Overland said the prosecution case had been "fluff and fill" but for the bite mark.

"The entire case is based on circumstantial evidence with one item of evidence as the centerpiece," he said.

He argued, however, that the "centerpiece of the prosecution case cannot be trusted because its integrity has been compromised."

He reminded jurors that the torn envelope containing the DNA tube was missing for a time and was located only after a search of many freezers in the coroner's office. He said its condition violated coroner's rules for preserving evidence.

"If you don't do that," he said, "it doesn't have any value."

Nunez said the DNA, whether it was deteriorated or not, belonged to Lazarus.

"Degraded DNA doesn't turn into someone else's DNA," he said. "You just get less of it."

Lazarus denied committing the murder during an hour-long videotaped interview with her colleagues, excerpts of which were played for jurors. In it, she appeared flustered and said she had little memory of ever meeting Rasmussen.

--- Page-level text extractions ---
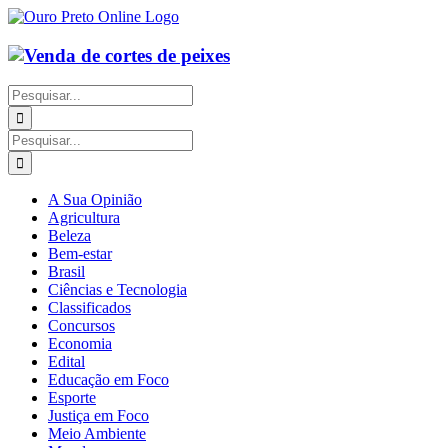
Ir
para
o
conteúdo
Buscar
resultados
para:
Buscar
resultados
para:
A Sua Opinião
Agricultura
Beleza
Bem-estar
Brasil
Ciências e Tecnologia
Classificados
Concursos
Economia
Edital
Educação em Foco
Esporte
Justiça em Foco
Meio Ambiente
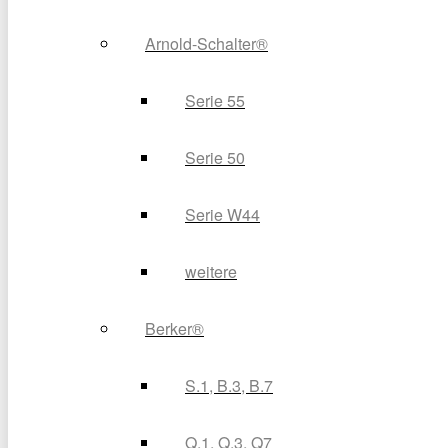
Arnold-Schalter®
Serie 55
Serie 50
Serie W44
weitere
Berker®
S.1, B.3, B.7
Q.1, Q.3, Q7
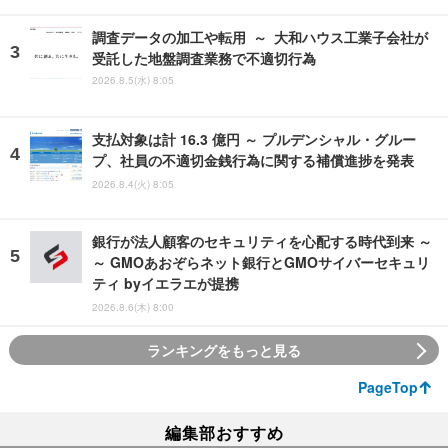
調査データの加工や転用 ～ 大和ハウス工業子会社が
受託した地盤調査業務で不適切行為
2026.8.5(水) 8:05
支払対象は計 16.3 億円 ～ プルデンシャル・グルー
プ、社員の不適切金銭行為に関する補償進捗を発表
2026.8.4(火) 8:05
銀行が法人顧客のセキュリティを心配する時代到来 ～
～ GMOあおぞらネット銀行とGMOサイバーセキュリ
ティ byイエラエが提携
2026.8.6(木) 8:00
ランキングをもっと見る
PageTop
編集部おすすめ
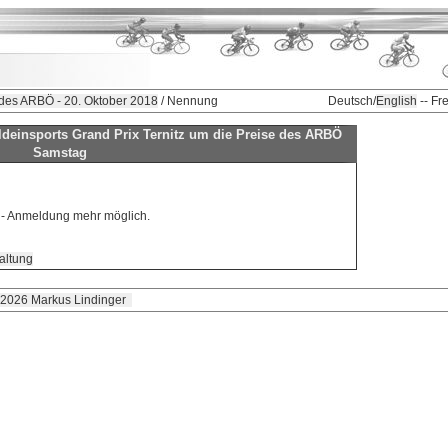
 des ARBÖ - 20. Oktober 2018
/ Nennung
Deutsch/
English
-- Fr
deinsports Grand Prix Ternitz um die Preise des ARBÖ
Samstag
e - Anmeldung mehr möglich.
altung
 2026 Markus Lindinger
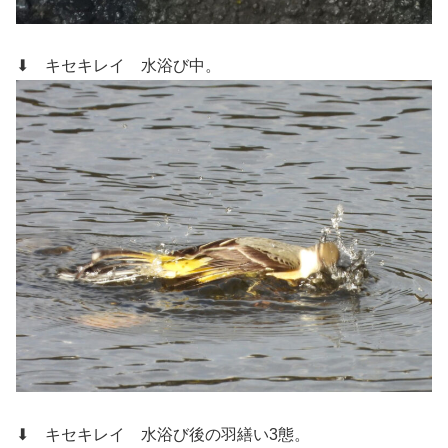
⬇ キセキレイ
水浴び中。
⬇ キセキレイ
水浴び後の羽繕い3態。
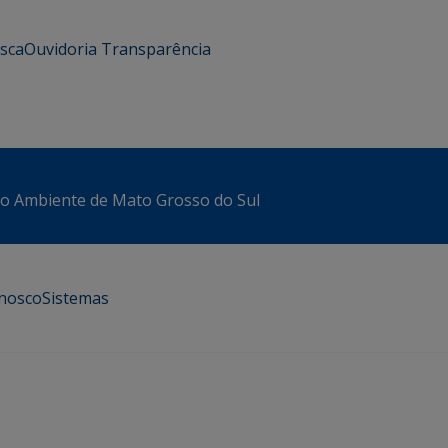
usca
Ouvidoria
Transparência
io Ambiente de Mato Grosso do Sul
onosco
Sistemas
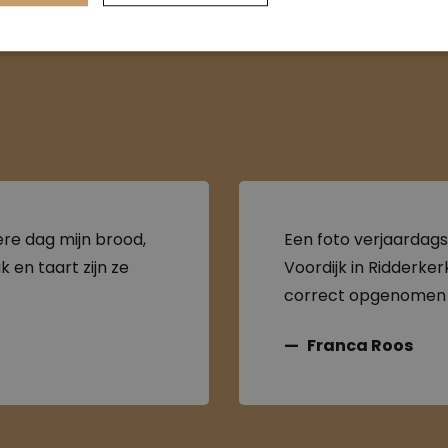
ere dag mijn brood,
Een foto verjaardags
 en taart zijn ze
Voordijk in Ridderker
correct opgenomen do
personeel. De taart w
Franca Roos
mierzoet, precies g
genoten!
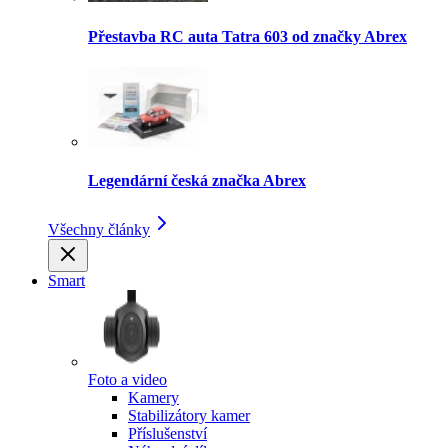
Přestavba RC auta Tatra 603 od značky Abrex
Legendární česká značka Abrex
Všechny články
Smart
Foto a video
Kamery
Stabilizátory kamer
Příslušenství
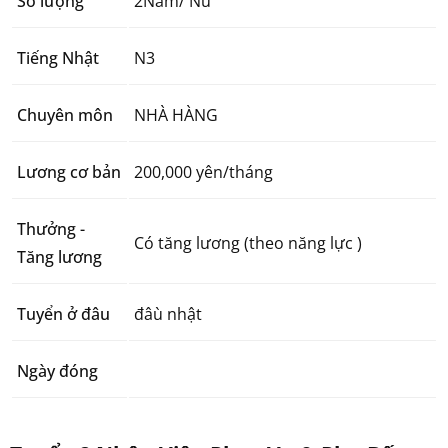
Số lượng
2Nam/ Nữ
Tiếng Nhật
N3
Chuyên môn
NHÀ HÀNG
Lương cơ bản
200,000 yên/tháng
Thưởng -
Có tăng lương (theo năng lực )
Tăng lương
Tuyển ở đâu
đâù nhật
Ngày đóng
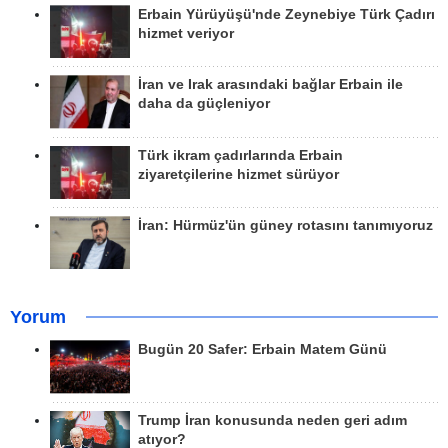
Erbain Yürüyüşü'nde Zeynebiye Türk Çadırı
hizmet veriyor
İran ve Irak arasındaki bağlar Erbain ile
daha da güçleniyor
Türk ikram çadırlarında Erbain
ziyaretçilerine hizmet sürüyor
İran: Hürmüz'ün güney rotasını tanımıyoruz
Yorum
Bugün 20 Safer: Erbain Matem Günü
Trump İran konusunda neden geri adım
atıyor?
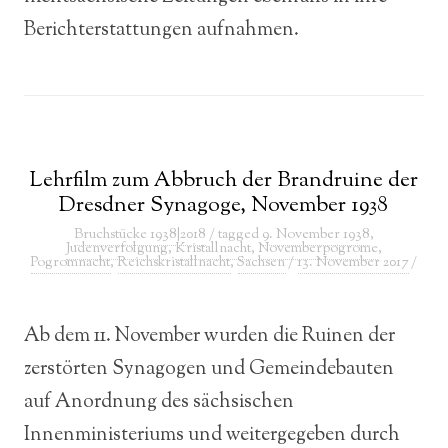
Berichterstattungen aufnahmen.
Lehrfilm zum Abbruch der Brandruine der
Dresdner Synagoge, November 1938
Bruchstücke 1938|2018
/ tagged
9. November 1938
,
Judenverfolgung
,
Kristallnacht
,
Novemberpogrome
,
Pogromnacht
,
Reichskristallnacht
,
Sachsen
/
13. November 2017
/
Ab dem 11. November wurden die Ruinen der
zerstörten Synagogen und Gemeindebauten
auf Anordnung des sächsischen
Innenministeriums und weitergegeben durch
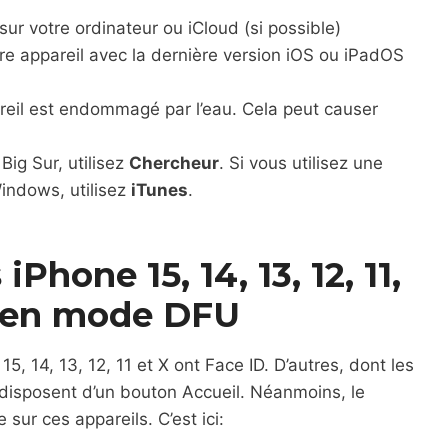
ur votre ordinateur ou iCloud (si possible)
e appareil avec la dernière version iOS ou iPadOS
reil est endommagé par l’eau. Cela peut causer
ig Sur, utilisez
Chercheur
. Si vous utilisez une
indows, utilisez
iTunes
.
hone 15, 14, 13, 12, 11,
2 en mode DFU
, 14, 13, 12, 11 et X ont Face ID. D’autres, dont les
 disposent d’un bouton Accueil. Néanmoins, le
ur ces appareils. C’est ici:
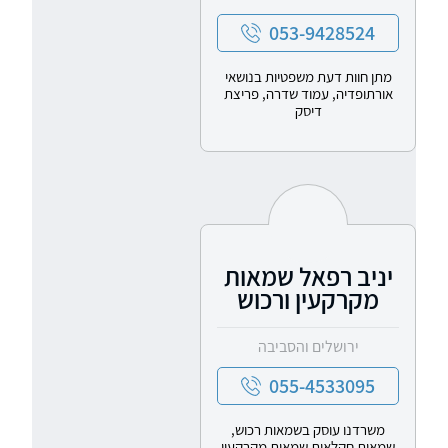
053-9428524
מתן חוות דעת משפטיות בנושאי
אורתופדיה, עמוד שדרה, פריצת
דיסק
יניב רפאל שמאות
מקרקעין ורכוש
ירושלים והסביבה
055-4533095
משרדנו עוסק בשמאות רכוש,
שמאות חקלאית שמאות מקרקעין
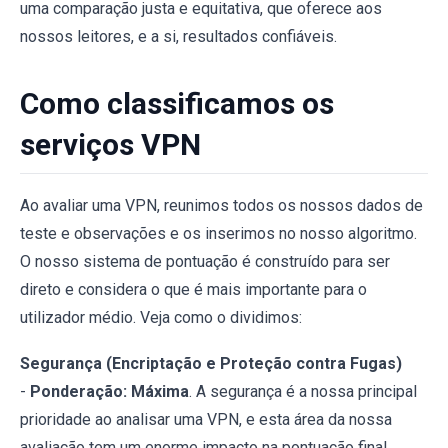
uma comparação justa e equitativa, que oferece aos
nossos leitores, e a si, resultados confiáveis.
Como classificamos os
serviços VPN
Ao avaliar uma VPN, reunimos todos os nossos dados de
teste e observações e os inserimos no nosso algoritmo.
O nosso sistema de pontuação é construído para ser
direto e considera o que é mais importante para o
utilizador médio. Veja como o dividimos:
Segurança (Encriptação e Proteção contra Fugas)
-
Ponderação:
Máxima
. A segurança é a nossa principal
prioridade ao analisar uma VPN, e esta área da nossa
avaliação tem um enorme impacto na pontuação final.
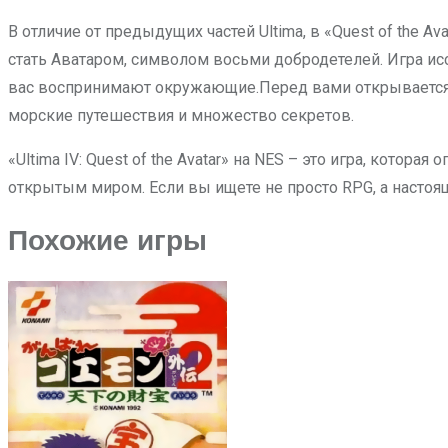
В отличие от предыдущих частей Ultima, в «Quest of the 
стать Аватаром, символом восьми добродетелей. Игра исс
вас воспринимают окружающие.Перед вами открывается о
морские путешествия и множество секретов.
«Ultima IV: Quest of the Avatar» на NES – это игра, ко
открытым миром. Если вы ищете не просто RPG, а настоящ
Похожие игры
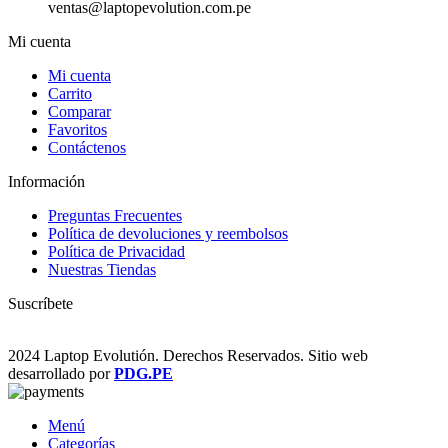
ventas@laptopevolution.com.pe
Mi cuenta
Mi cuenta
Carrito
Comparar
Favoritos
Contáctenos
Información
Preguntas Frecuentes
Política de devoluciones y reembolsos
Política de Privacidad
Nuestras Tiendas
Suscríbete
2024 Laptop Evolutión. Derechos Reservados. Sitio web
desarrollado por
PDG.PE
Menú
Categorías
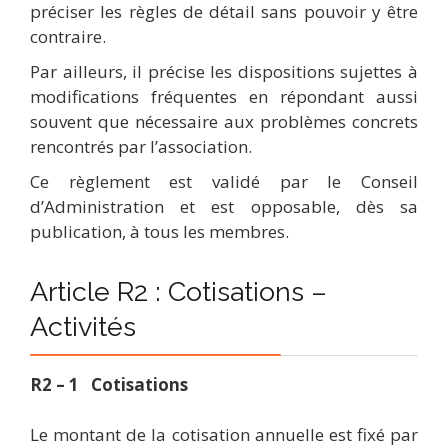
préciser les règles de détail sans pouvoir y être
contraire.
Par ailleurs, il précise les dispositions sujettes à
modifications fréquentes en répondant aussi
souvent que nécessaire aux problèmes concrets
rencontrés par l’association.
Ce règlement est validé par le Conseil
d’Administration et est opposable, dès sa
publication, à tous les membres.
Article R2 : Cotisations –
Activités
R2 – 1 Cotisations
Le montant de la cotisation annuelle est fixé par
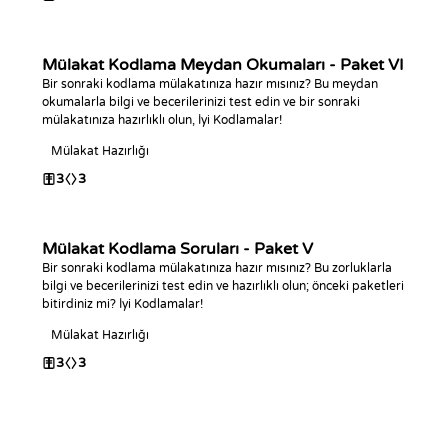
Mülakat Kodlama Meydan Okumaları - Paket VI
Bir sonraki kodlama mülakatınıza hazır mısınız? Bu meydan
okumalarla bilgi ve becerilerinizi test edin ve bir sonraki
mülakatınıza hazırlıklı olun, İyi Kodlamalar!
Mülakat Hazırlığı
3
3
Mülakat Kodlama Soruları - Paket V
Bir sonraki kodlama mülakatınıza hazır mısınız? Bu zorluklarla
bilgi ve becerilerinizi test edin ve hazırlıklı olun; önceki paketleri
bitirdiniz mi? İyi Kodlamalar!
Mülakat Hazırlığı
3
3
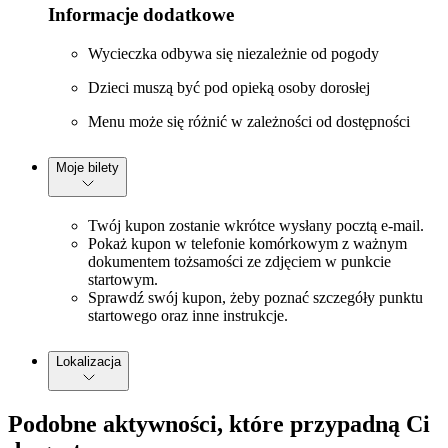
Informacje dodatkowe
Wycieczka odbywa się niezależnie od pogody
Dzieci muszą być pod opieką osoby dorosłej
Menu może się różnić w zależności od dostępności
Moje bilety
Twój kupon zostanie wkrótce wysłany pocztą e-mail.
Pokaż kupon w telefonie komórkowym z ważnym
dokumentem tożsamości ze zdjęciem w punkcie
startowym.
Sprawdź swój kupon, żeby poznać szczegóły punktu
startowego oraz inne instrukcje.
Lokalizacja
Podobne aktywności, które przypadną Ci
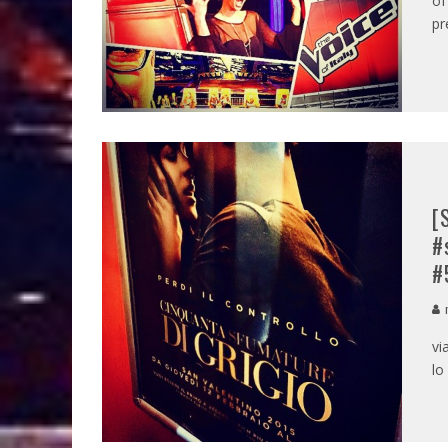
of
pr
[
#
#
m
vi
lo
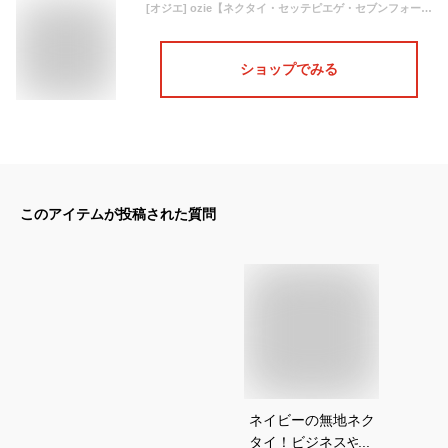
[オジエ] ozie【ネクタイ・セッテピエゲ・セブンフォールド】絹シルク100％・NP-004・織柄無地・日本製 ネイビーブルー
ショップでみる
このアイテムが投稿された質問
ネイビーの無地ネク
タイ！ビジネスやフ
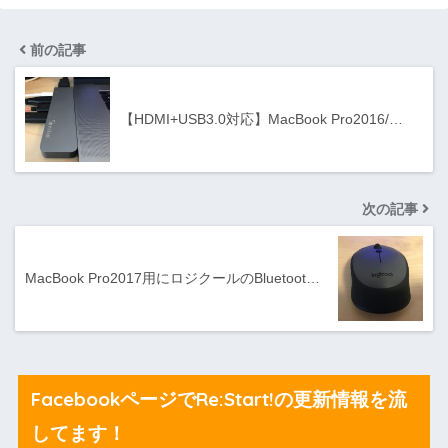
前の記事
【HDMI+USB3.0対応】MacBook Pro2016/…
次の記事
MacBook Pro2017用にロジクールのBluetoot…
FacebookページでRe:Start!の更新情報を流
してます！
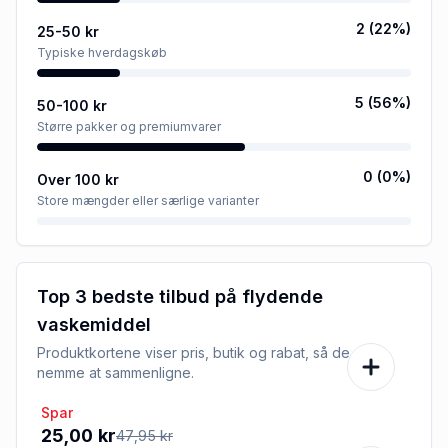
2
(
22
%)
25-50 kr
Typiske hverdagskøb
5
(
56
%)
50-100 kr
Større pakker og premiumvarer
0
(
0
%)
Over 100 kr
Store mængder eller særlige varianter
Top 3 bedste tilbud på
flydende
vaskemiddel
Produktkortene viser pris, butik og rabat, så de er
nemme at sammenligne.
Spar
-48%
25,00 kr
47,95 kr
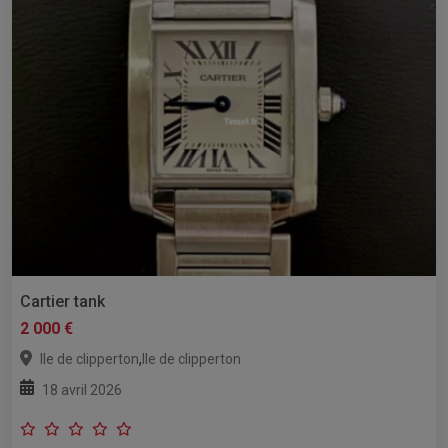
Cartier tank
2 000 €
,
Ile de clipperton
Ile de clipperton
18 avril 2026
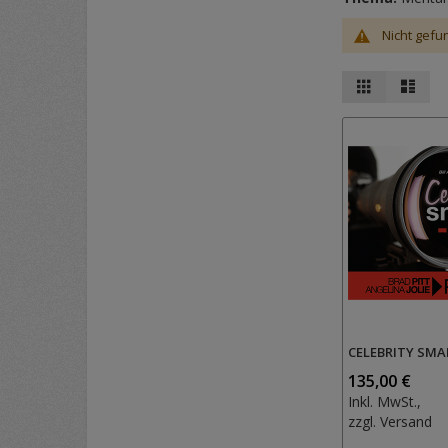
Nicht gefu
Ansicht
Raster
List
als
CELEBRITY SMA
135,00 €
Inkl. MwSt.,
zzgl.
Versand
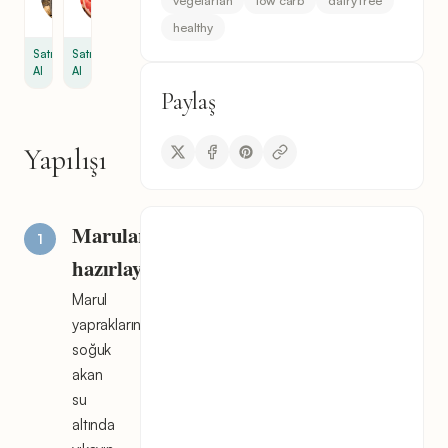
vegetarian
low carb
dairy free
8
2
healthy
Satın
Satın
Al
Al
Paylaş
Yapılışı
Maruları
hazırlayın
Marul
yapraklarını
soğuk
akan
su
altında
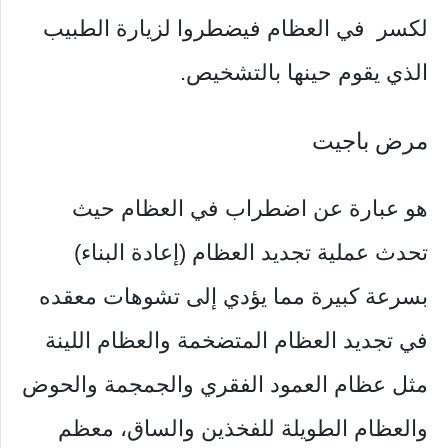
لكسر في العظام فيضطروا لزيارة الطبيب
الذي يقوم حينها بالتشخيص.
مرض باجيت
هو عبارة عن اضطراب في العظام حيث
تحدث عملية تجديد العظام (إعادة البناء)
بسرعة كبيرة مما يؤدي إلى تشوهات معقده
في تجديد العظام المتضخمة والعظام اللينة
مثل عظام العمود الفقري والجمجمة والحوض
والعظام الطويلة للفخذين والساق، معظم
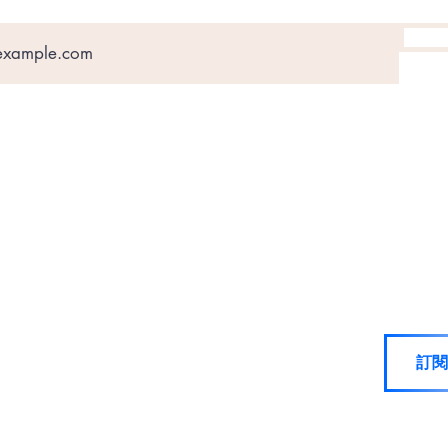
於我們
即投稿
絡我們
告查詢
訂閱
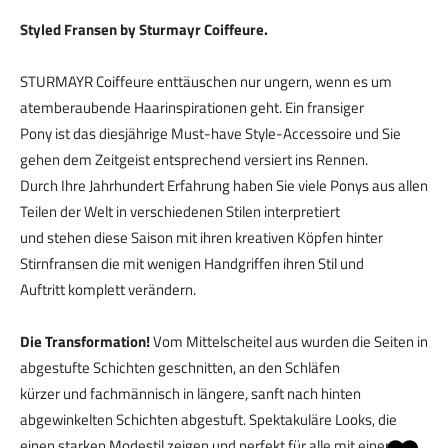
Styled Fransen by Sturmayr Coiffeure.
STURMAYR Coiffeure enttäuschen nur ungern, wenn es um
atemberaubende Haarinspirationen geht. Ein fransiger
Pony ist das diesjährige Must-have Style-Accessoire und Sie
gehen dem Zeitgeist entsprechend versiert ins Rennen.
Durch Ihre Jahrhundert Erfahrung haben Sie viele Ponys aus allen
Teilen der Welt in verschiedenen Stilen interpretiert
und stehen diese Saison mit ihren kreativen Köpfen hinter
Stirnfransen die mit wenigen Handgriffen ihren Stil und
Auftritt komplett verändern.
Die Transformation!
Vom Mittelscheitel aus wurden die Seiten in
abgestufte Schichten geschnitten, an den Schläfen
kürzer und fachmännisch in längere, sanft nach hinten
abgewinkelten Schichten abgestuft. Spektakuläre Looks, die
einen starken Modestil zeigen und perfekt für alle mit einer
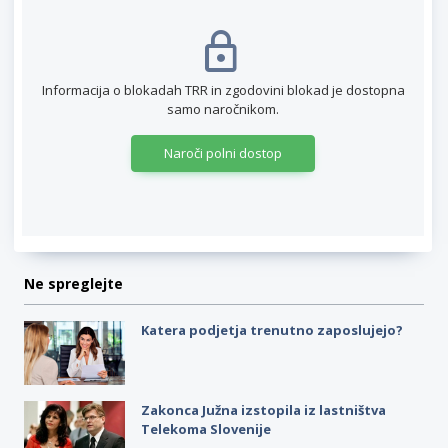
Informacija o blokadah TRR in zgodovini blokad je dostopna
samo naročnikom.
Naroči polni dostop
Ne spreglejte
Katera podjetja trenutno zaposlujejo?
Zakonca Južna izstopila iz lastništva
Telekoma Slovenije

--- TO DO ---
- A) Which people does the murder trial passage name? List every one.
- B) Does each statement below agree with the murder trial passage? For each, answer yes or no and quote the words that decide it.
(i) The envelope containing the DNA tube was found only after many freezers in the coroner's office were searched.
(ii) Nunez said degraded DNA could become someone else's DNA.
(iii) Lazarus's videotaped interview lasted about two hours.
- C) Resume the murder trial passage after its final sentence.

--- ANSWER LIST ---
- A) Overland, Nunez, Lazarus, Rasmussen

- B)
(i) Yes: "was located only after a search of many freezers in the coroner's office"
(ii) No: "Degraded DNA doesn't turn into someone else's DNA"
(iii) No: "an hour-long videotaped interview"

- C)
The defense showed during the trial that the bite-mark DNA was extracted from swabs in an unsealed tube contained in a torn envelope.

Overland previously challenged firearms experts on whether the bullets that killed Rasmussen could have come from a gun owned by the police officer. The gun, which was reported stolen, was never found. No fingerprint evidence was linked to Lazarus and prosecutors suggested she knew to wear gloves and wipe away evidence.

Overland said Rasmussen was most likely killed by burglars, a theory which had been favored by the first investigators in the case.